In order to marry Ice Cube’s sister apparently you must “ride along” with him on a police patrol to prove your manliness and then get into lethal/comedic hijinks. Maybe your sister doesn’t need her brother’s permission to get married? Ever consider that, Ice Cube?
We Are What We Are
Exclusive from the Mild Concern Drafts folder: Tim has a review for this brewing. In further groundbreaking news, he informs me that it’s “a surprisingly good horror”. He’ll expand on this opinion with more words once he has an internet connection again. Maybe you should go watch it first then see if you agree with him.

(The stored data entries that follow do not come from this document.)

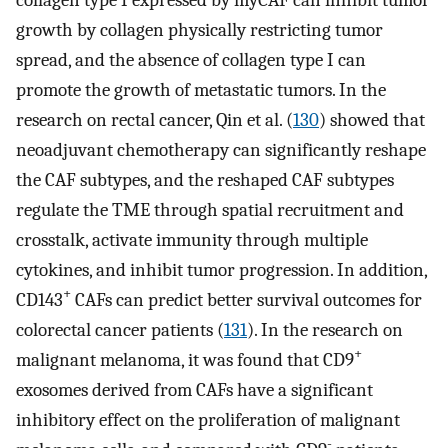
growth by collagen physically restricting tumor
spread, and the absence of collagen type I can
promote the growth of metastatic tumors. In the
research on rectal cancer, Qin et al. (
130
) showed that
neoadjuvant chemotherapy can significantly reshape
the CAF subtypes, and the reshaped CAF subtypes
regulate the TME through spatial recruitment and
crosstalk, activate immunity through multiple
cytokines, and inhibit tumor progression. In addition,
+
CD143
CAFs can predict better survival outcomes for
colorectal cancer patients (
131
). In the research on
+
malignant melanoma, it was found that CD9
exosomes derived from CAFs have a significant
inhibitory effect on the proliferation of malignant
-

Shaadi Ke Side Effects / The Side Effects of Marriage
A Bollywood film “about a young couple who experience many comic events after their marriage” – I assume after the husband has successfully survived the comic events on his ride along with Ice Cube.
A Tamil film about two cinema-loving friends when long after their lives diverge, the less successful one searches out the more successful one for a favour. This is likely to be me and Tim in 20 years time – but who’ll be the one with all the success? (Tim, obviously.)
Om Shanti Oshana
According to the Wikipedia page, this is a romantic comedy that follows Pooja, “a naughty school girl who loves trends”, whose best friends are “Neethu, a flirt and Dona, a junk foodie.” I like how every character’s personality is conveniently summarised in one descriptive term. Other featured characters are “Rachel Aunty, a wine maker” and “Dr Prasad Varkey, her young and enthusiastic teacher”.
Re-release of the Fred Astaire and Audrey Hepburn musical, which I dimly remember as being pretty but ludicrous. Back in 1957, The Times reviewed it as “…a displeasing piece of work, pseudo-sophisticated, expensive and brash in approach, vulgar in taste and insensitive in outlook. This, in fact, is the American “musical” at its worst.”